5 | ‘Animals feel love and happiness’
“I kept feeling a pain in my heart when I ate animals and my mom thought it was heartburn but the doctor said nothing was wrong with me. When I learned I was eating animals I knew that’s where my pain was coming from. Animals feel pain just like we do just as they feel love and happiness, just like us,” the teenage activist wrote on Instagram.
6 | Inspired by other teenage activists
“Youth can make such a big difference. And I realize that because when I first became an activist, I was super young. Now that I’m older, you can really see how youth voices are really needed right now. If you see someone younger than you and they’re vegan and they’re making a difference, and they’re so passionate about it, it makes you inspired,” she said on The Chickpeeps podcast.

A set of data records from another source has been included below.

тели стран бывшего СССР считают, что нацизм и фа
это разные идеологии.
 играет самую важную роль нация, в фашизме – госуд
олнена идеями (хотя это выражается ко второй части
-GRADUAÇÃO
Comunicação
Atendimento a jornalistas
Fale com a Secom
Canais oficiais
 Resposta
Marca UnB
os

7 | Veganism is more than just an animal rights issue
“We will never fight climate change without diet change. The exploitation of animals for food isn’t just an animal rights issue, it’s a climate issue, it’s an environmental racism issue, it’s a social justice issue, and it’s a human rights issue,” she wrote on Instagram.
8 | Eating vegan is easy
“When I first told my mom I wanted to go vegan she said she wasn’t sure because she didn’t think she’d be able to eat any of the traditional Mexican dishes she grew up eating. I told her she could probably make them vegan so she looked up recipes and found out she can! We can still eat traditional meals and not miss out on anything,” she wrote on Instagram.

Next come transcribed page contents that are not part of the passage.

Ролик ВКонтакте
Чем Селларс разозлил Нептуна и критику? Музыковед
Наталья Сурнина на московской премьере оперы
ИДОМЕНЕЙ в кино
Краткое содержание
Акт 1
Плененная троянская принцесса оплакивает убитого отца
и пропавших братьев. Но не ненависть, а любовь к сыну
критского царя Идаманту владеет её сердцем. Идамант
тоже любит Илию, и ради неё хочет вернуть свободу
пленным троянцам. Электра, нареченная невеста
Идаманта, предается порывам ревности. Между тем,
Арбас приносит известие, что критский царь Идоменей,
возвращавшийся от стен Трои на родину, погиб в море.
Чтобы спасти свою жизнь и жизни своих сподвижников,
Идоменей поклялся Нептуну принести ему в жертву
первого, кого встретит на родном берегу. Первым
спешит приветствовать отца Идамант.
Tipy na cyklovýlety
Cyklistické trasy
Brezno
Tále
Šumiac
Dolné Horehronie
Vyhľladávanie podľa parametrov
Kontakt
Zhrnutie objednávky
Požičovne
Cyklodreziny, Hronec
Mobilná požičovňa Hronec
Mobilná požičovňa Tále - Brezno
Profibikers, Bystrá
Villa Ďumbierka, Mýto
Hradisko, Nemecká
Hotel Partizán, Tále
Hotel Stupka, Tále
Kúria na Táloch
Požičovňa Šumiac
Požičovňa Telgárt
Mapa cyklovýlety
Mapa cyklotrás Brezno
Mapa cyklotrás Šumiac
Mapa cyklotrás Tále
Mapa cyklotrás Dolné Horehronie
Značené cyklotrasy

9 | ‘Human and civil rights are connected’
“Human and civil rights are connected to animal rights for many reasons. One reason is the majority of slaughterhouses are in low-income communities, so they pollute the environment of the people who live there. Also, indigenous people who live in the rainforest are losing their homes because companies use the land to graze and raise cattle for food,” she told LIVEKINDLY, 2021.
10 | Saving animals and the planet
“Not eating animal products will not only save animals, but it will help stop much of the damage we have done to the earth. According to many scientific studies, raising animals for food is the primary cause of global climate change, loss of biodiversity, pollution, and water shortage, just to name a few,” the teenage activist said during her TEDx Talk.